While the circumstances of Mr. Lapinski’s death are still being investigated, the case highlights a critical issue.  Sedation and anesthesia carry risks, no matter how routine the surgery may be.  Patients are entitled to full disclosure about the qualifications of the personnel who will administer sedation or anesthesia for any procedure, and to a complete discussion of the risks and benefits of the type of anesthesia that will be used.  There may be minor operations, but there are no minor anesthetics.

Anesthesia that is given in hospitals is tightly regulated, but office-based surgery and dental clinics are not necessarily held to the same standards.  Regulations vary from state to state.  Perhaps the most worrisome aspect is that the same physician or dentist who is performing the surgery may be in charge of the anesthesia as well, directing an assistant who has no formal anesthesia certification to give powerful sedative medications.

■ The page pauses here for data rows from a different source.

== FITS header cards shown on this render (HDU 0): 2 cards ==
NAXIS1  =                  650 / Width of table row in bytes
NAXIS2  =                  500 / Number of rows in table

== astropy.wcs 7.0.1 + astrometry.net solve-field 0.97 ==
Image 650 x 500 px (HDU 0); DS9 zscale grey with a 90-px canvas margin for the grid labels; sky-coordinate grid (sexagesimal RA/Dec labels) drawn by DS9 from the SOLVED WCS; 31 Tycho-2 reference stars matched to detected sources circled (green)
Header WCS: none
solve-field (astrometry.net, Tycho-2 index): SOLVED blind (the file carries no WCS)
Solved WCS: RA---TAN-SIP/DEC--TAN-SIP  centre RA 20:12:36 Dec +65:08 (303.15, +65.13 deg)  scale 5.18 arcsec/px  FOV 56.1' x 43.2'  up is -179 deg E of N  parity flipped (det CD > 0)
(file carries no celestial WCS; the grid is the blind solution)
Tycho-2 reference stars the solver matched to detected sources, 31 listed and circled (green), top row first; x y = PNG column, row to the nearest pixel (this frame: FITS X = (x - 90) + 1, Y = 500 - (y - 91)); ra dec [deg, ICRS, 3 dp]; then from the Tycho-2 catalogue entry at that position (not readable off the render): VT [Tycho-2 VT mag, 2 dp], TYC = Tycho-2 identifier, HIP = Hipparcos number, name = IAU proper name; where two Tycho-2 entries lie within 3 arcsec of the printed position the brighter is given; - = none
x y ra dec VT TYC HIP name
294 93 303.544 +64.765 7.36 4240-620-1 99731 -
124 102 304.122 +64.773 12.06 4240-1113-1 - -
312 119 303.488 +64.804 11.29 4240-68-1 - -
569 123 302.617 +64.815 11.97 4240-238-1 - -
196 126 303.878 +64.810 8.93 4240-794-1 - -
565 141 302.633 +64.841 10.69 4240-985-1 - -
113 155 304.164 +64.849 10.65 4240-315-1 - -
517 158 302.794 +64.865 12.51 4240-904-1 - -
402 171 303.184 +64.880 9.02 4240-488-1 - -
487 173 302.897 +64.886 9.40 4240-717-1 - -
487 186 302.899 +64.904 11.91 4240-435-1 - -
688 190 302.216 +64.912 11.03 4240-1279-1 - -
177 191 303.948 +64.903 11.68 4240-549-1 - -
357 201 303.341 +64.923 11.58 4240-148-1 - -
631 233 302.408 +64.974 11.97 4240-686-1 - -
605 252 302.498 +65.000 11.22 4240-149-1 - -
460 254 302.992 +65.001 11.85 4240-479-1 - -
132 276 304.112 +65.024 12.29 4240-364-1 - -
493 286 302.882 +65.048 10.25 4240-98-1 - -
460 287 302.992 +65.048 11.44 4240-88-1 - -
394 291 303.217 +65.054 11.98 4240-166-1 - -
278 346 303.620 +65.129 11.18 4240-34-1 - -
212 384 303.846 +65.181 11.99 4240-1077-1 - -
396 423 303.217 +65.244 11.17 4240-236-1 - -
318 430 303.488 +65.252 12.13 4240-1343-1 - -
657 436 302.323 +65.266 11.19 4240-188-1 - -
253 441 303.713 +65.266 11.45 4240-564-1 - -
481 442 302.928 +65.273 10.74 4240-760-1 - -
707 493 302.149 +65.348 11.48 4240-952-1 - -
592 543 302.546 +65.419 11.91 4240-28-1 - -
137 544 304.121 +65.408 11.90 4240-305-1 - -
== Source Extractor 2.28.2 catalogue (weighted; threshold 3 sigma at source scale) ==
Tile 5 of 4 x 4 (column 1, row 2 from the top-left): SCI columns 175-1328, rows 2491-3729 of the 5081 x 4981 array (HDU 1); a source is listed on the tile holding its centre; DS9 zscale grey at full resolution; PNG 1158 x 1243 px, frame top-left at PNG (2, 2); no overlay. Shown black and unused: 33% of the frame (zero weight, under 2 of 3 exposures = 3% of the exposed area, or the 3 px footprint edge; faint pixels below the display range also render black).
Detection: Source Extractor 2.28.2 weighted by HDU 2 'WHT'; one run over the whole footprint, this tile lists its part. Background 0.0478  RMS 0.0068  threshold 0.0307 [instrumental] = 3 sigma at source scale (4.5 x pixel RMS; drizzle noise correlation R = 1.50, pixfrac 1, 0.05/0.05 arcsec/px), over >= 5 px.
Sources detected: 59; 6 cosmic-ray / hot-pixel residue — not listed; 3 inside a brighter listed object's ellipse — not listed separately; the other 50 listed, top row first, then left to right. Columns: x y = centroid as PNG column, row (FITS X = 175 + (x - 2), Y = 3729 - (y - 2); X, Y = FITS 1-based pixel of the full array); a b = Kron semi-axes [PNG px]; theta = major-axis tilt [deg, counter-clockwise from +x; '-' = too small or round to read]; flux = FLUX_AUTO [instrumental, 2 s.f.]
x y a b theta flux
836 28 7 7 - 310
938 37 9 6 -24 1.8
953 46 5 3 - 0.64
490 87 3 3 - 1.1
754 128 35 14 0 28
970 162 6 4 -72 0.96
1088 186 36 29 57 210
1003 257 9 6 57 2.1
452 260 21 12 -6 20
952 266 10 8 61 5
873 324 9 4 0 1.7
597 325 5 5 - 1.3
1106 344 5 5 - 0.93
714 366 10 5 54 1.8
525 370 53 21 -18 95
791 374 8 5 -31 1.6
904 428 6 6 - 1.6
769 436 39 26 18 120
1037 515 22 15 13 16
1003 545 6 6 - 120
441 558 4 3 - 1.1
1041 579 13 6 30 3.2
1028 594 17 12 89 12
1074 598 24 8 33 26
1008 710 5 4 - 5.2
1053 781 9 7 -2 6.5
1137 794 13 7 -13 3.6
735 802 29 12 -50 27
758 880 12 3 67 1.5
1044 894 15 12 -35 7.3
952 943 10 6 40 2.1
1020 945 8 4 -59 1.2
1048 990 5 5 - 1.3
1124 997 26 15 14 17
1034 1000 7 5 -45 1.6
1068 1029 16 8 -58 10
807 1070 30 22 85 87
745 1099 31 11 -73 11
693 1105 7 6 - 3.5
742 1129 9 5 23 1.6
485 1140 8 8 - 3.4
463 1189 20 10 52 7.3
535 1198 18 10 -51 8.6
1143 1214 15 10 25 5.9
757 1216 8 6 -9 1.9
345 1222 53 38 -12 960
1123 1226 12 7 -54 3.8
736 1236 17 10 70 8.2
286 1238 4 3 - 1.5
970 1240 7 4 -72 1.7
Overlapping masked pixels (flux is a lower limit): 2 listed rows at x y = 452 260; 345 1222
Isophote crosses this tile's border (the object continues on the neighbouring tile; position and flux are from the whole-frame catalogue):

According to a Fox 5 interview with Mr. Lapinski’s family, he began coughing during the wisdom tooth surgery, and then received propofol, a potent surgical anesthetic medication.  Shortly thereafter, the oxygen levels in his blood deteriorated, and he went into cardiac arrest.  His medical records were made public by the family, showing that Mr. Lapinski received other sedative medications including fentanyl, midazolam, ketamine, and methohexital in addition to propofol.